The first three filters (EnKF, SEEK, SEIK) are described and compared in Nerger et al. (2005a), while the local SEIK filter is described in Nerger et al. (2006). The ETKF and SEIK filters have been examined in Nerger et al. (2012b), where also the new ESTKF was introduced. The NETF has been described in Tödter et al. (2016).

Next to the filter algorithms, the following smoothers are available:

  • EnKS (Ensemble Kalman Smoother)
  • ETKS (Ensemble Transform Kalman Smoother)
  • LETKS (Local Ensemble Transform Kalman Smoother)
  • ESTKS (Error Subspace Transform Kalman Smoother)
  • LESTKS (Local Error Subspace Transform Kalman Smoother)
  • LNETS (Local Nonlinear Ensemble Transform Smoother)

The smoother extension was described in Nerger et al. (2014) where also the influence of nonlinearity on the smoothing was studied. The LNETS was studied in Kirchgessner et al. (2017).

A general overview of PDAF is provided in Nerger et al. (2005b) and the implementation strategy used in PDAF as well as its parallel performance have been discussed in Nerger and Hiller (2013). The strategy to implement coupled data assimilation for Earth system models is described in Nerger et al. (2020).


Diagnostics, Ensembles, and Observation Generation


PDAF provides functionality for different statistical diagnostics for ensmeble data assimilation. There are, e.g. rank histograms and the computation of statistical moments.

Ensemble generation

Ensemble data assimilation requires the initialization of an ensemble of model state realizations. PDAF provides tools for generating such ensembles which represent the uncertainty of the model state.
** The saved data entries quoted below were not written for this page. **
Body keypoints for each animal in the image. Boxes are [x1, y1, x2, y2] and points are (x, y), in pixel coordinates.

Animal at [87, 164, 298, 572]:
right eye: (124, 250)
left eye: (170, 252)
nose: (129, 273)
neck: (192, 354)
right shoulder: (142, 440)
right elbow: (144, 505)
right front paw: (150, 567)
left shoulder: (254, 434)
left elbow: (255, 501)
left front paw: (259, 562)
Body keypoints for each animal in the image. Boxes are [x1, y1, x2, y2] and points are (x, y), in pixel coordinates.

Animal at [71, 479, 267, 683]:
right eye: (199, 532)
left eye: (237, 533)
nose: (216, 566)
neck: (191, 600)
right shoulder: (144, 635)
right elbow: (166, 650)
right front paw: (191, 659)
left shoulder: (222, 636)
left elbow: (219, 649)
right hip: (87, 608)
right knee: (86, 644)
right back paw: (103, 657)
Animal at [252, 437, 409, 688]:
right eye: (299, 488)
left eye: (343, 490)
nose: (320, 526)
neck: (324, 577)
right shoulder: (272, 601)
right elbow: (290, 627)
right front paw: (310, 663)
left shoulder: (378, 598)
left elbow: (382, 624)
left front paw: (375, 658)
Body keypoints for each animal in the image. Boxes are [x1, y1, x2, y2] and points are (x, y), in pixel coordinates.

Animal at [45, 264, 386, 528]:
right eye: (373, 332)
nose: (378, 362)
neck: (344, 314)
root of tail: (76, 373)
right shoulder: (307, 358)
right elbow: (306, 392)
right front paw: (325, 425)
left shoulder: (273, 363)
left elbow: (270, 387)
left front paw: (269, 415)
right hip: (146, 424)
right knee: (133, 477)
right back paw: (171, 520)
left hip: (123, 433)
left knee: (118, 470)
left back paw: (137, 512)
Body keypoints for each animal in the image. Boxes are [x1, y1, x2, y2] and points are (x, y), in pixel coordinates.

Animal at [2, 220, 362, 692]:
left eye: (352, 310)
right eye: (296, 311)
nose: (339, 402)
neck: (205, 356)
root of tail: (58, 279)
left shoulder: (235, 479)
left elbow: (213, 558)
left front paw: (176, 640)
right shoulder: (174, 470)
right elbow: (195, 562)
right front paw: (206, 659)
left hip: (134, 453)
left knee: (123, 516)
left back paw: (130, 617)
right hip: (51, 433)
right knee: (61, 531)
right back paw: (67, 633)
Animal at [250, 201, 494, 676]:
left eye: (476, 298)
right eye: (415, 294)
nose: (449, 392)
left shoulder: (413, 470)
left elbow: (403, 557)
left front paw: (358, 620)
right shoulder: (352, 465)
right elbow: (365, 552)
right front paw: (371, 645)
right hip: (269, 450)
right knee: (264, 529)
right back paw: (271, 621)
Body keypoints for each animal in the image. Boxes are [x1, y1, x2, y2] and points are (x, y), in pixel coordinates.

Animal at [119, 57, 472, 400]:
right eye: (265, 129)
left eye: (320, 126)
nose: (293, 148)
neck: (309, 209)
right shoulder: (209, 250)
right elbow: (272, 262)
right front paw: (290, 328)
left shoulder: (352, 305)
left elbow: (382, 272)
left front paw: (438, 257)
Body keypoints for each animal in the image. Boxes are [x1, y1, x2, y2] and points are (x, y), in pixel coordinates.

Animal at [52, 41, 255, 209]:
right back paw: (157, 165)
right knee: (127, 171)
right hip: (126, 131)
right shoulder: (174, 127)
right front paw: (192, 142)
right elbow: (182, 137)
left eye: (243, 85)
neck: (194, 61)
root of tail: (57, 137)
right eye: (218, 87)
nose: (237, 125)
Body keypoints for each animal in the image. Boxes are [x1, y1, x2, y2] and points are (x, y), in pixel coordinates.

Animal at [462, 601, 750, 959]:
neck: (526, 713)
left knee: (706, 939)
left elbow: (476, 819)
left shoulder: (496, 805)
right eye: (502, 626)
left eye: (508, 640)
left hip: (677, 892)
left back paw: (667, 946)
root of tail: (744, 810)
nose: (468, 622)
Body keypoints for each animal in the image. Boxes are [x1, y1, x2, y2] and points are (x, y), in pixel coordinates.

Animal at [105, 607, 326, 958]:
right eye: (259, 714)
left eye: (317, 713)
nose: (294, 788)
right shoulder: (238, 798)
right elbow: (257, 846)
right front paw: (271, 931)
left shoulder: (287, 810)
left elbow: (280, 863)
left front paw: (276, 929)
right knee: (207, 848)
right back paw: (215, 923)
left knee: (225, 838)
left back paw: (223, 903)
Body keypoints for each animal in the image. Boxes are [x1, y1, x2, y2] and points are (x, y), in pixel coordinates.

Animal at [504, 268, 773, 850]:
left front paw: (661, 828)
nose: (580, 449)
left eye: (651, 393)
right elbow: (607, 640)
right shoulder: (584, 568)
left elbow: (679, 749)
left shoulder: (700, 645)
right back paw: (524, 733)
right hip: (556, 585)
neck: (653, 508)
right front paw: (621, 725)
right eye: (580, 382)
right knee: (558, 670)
Generating synthetic observations

For assessing data assimilation methods, often twin experiments are performed. These need synthetic observations which are generated from a model run representing the 'truth'. PDAF provides functionality to easily generate synthetic observations which mimic the distribution of real observations.

Toy models

For assessing data assimilation methods ith idealized models, the Lorenz-63 and Lorenz-96 are provided. These allow to study data assimilation with varying degrees of nonlinearity.

Model bindings

PDAF provides model binding codes for using PDAF with the MITgcm ocean model and the AWI-CM coupled ocean-atmosphere model.



Open-Source Software

PDAF is currently used in several projects inside and outside of AWI. The framework is available as free open-source software. Further information about PDAF as well a possibility to download the source code is available on the project pages of PDAF. Here you will also find a tutorial teaching how to use PDAF.